If a poll is set up to reflect the people being asked the question, the answer is likely to be a fait accompli. If you want to know how many vegetarians there are per capita, and you set the survey to pop up in the middle of a website devoted to animal rights, will the results reflect an actual measure of the number of non-meat eaters or will vegetarians appear to be taking over the planet? Similarly, if the leader of a political movement employs a company to survey a vast cross- section of the community using leading questions that point in favour of that movement, the results will lean towards that leaders cause.
Even so called unbiased surveys can easily be manipulated. Think about who fills in surveys. Is it you? Do you have time? Do you have an agenda? Do you feel like shaking things up? Are you bored? Are you drunk? Are you angry? Do you feel like having a laugh, even if the only person laughing is you? Are you any good at telling a total stranger that you might not be as liberal or open as you think might be palatable? Do you like keeping secrets? Move along, you might not be the Droid we are looking for.
Following the Brexit vote the most frequently searched question on Google was “What is the EU?”, followed by “ How will Brexit affect The UK?”
Well now, that’s useful.
Had the polls included questions like “Do you know what the EU is?” or “Are you stupid?” to their survey, things may have been a little clearer. Online polls taken BEFORE the vote suggested there might be a move away from remain, but traditional pools predicted the decision to stay in would be overwhelming. Clearly the people asked by more traditional methods thought saying they were pro-EU in a survey would be the best box to tick.

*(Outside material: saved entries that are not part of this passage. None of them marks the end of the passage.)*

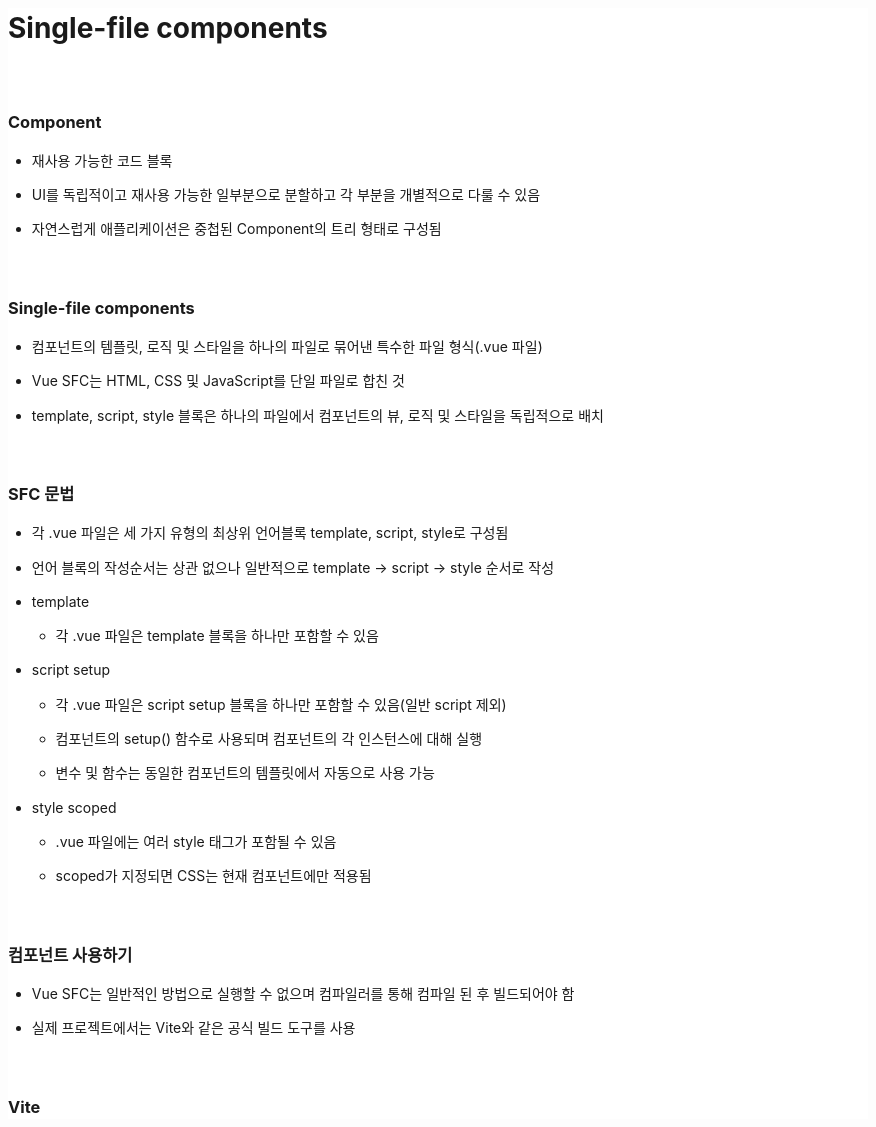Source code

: # Single-file components

<br>

### Component

- 재사용 가능한 코드 블록

- UI를 독립적이고 재사용 가능한 일부분으로 분할하고 각 부분을 개별적으로 다룰 수 있음

- 자연스럽게 애플리케이션은 중첩된 Component의 트리 형태로 구성됨

<br>

### Single-file components

- 컴포넌트의 템플릿, 로직 및 스타일을 하나의 파일로 묶어낸 특수한 파일 형식(.vue 파일)

- Vue SFC는 HTML, CSS 및 JavaScript를 단일 파일로 합친 것

- template, script, style 블록은 하나의 파일에서 컴포넌트의 뷰, 로직 및 스타일을 독립적으로 배치

<br>

### SFC 문법

- 각 .vue 파일은 세 가지 유형의 최상위 언어블록 template, script, style로 구성됨

- 언어 블록의 작성순서는 상관 없으나 일반적으로 template -> script -> style 순서로 작성

- template

    - 각 .vue 파일은 template 블록을 하나만 포함할 수 있음

- script setup

    - 각 .vue 파일은 script setup 블록을 하나만 포함할 수 있음(일반 script 제외)

    - 컴포넌트의 setup() 함수로 사용되며 컴포넌트의 각 인스턴스에 대해 실행

    - 변수 및 함수는 동일한 컴포넌트의 템플릿에서 자동으로 사용 가능

- style scoped

    - .vue 파일에는 여러 style 태그가 포함될 수 있음

    - scoped가 지정되면 CSS는 현재 컴포넌트에만 적용됨

<br>

### 컴포넌트 사용하기

- Vue SFC는 일반적인 방법으로 실행할 수 없으며 컴파일러를 통해 컴파일 된 후 빌드되어야 함

- 실제 프로젝트에서는 Vite와 같은 공식 빌드 도구를 사용

<br>

### Vite
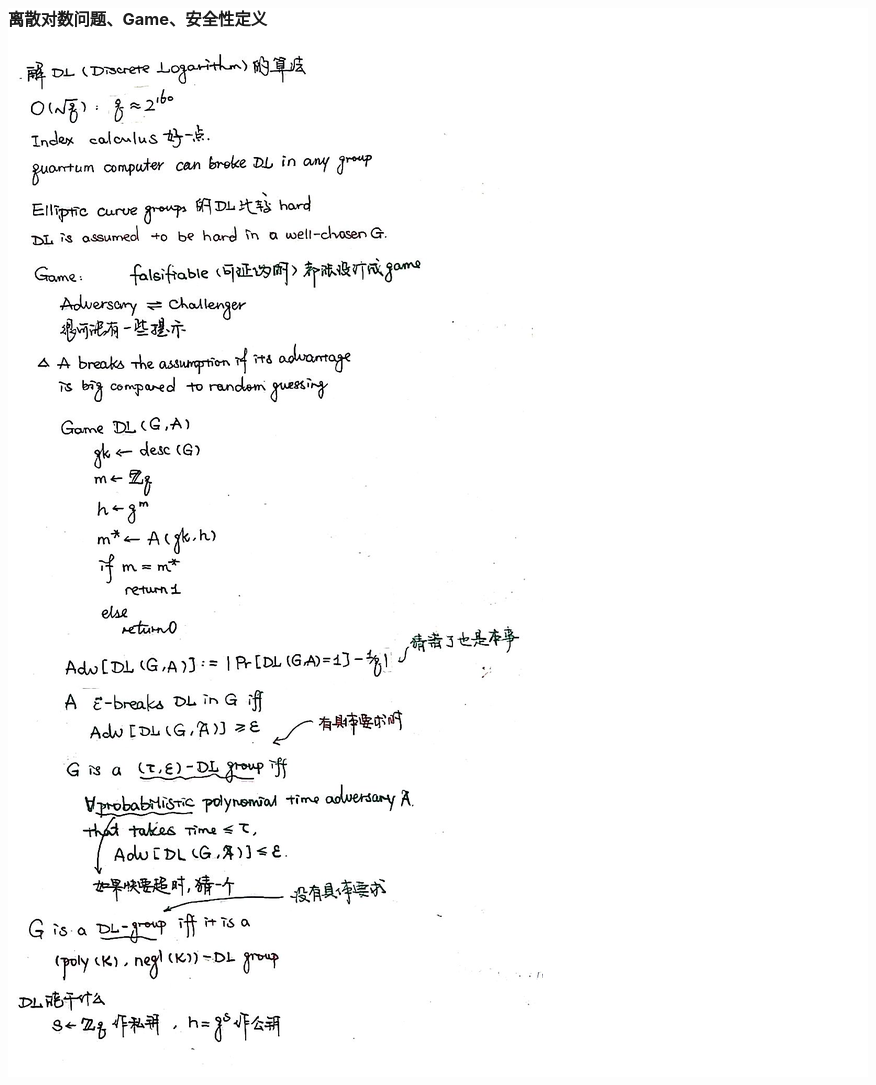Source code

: ### 离散对数问题、Game、安全性定义
![4E21312CE8E6F561F754EBD33E0EB572.jpg](./assets/1641659921554-23edf002-fd44-46bf-b161-e34dfb44dba9.jpeg)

However somewhere between that answer and the bit of paper in the ballot box there was a disconnect. It made polling look distinctly out of touch, and yet we still look at these things as if they mean something.
This week’s debate between Trump and Clinton is another case in point. Initially, online polls gave it to Trump, but the figures were so suspect that the shadow of doubt as to the usefulness of the statistics has fallen right across them. It’s so bad they are calling it ‘Junk Data’.
No matter. For those in the business, a win is a win, even if it’s not real. Trump even boasted he won the CBS online poll….there was no CBS online poll. Clinton clearly performed better, and yet journalists quoted online polls within minutes of the end of the debate, some even while it was ongoing. Will any of this be reflected in the final outcome? We will just have to wait and see. But like kids who get up early and shake Christmas gifts to try and guess what’s inside, we seem unable to help ourselves. We want to know what everyone else is thinking. Now. Why is another question. What does it matter who everyone else is voting for? Who are YOU voting for? What is YOUR opinion? YOUR idea? Why do polls even matter if they present questionable information that can be so easily manipulated and misinterpreted?
Why is our addiction to pre-judgement treated as anything more than fodder for content hungry news cycles? It’s guess work at best, and gambling at worst, and if we can’t recognise the flaws in the system then we are doomed to ride these imaginary rollercoasters for months at a time. This may be thrilling at first, but like anything that is designed to disrupt our equilibrium, at the end we all just end up feeling a little bit sick for having been taken for a ride.